■ REQUIRED WORK ■
Repeat the rows word for word, starting at the line with "Tuesday start? Answer as H:MM AM/PM." and going through the last line of the rows.

---*---

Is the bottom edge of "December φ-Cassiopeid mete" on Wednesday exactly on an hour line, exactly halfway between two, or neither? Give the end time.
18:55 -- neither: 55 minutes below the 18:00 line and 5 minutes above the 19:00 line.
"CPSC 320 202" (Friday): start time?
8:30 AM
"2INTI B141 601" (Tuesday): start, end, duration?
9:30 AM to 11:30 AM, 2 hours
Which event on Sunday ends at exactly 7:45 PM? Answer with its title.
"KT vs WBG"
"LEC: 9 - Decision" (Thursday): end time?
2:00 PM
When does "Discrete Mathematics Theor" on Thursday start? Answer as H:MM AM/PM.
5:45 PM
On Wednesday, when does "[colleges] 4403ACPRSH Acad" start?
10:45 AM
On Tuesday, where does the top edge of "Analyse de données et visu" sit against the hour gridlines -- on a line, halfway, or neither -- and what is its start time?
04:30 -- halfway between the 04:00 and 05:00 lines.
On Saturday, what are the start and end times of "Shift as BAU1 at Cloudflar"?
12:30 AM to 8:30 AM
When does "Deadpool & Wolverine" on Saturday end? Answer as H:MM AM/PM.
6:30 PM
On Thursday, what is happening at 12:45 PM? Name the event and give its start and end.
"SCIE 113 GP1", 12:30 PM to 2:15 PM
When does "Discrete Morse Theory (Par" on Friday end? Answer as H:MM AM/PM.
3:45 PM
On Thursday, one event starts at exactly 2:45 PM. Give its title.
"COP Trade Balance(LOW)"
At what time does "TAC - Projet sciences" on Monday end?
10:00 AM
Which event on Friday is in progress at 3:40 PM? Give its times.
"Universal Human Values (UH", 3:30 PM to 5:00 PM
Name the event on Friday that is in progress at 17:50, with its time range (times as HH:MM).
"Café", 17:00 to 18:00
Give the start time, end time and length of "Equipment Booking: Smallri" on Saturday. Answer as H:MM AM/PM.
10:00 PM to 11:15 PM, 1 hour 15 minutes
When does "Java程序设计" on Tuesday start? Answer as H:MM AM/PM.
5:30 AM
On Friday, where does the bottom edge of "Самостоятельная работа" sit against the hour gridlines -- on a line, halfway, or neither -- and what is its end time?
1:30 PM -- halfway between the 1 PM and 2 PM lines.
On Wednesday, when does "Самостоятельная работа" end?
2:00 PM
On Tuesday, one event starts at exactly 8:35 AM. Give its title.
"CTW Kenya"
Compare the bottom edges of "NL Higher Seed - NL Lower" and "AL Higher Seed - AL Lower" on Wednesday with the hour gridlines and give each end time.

---*---

■ WRITTEN SOLUTION ■
When does "Java程序设计" on Tuesday start? Answer as H:MM AM/PM.
5:30 AM
On Friday, where does the bottom edge of "Самостоятельная работа" sit against the hour gridlines -- on a line, halfway, or neither -- and what is its end time?
1:30 PM -- halfway between the 1 PM and 2 PM lines.
On Wednesday, when does "Самостоятельная работа" end?
2:00 PM
On Tuesday, one event starts at exactly 8:35 AM. Give its title.
"CTW Kenya"
Compare the bottom edges of "NL Higher Seed - NL Lower" and "AL Higher Seed - AL Lower" on Wednesday with the hour gridlines and give each end time.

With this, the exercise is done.